WORK REQUEST: Going through the material below, please gather all lines with the word "bowl" in them.

INPUT MATERIAL:

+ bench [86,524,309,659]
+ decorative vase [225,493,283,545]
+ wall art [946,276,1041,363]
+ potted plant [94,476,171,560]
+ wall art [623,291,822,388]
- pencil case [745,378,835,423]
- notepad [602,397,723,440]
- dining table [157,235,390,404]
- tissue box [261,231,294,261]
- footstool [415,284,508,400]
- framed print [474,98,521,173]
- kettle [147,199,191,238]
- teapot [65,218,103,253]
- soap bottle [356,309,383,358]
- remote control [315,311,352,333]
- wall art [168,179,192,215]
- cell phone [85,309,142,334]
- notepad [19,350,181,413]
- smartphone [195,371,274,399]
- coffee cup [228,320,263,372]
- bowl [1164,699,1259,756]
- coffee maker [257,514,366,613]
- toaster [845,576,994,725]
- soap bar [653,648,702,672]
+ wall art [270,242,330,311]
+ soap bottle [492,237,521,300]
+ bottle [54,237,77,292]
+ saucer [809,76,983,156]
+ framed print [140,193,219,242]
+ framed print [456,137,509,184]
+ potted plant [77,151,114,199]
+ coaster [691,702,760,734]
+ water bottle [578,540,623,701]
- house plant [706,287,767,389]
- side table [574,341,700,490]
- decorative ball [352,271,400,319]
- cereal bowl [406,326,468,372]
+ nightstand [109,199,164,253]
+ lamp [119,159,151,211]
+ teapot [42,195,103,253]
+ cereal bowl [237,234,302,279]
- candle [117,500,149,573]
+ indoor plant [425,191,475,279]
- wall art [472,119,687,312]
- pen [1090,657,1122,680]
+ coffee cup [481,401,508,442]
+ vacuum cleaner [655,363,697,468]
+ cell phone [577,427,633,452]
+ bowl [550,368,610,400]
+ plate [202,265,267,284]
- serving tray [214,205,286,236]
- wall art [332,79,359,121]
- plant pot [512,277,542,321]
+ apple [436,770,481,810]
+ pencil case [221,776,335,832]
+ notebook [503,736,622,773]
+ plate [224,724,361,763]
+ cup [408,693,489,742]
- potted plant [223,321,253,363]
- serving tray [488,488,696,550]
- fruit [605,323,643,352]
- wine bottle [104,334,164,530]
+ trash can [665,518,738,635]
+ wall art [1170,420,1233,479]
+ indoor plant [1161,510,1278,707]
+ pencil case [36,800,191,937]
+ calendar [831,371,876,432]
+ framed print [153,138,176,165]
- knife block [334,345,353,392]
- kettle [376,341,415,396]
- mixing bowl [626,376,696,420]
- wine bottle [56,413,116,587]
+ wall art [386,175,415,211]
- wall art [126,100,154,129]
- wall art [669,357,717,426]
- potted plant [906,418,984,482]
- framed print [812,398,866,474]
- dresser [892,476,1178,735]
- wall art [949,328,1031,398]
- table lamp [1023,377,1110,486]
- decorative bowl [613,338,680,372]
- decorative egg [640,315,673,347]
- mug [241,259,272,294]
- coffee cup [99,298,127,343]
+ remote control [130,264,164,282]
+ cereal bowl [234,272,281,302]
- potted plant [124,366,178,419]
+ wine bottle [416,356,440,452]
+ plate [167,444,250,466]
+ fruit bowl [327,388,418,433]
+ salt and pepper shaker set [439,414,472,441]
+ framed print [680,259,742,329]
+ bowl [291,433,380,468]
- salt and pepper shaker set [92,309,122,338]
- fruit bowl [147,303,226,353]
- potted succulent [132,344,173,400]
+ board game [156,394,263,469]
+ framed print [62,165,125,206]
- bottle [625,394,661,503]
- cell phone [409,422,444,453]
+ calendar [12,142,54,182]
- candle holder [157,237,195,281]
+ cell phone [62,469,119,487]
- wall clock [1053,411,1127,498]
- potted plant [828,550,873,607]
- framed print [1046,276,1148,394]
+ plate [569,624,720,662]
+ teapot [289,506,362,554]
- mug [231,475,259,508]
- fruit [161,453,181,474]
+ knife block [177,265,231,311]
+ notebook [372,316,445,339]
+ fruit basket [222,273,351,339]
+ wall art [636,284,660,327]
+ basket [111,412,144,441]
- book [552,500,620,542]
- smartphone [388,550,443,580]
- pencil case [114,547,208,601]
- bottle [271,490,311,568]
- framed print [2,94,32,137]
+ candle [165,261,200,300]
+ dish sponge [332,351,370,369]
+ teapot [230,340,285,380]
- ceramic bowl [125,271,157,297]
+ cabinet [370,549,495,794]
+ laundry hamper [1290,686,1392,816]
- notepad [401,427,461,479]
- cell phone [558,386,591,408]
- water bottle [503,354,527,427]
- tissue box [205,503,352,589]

RESPONSE:
- bowl [1164,699,1259,756]
- cereal bowl [406,326,468,372]
+ cereal bowl [237,234,302,279]
+ bowl [550,368,610,400]
- mixing bowl [626,376,696,420]
- decorative bowl [613,338,680,372]
+ cereal bowl [234,272,281,302]
+ fruit bowl [327,388,418,433]
+ bowl [291,433,380,468]
- fruit bowl [147,303,226,353]
- ceramic bowl [125,271,157,297]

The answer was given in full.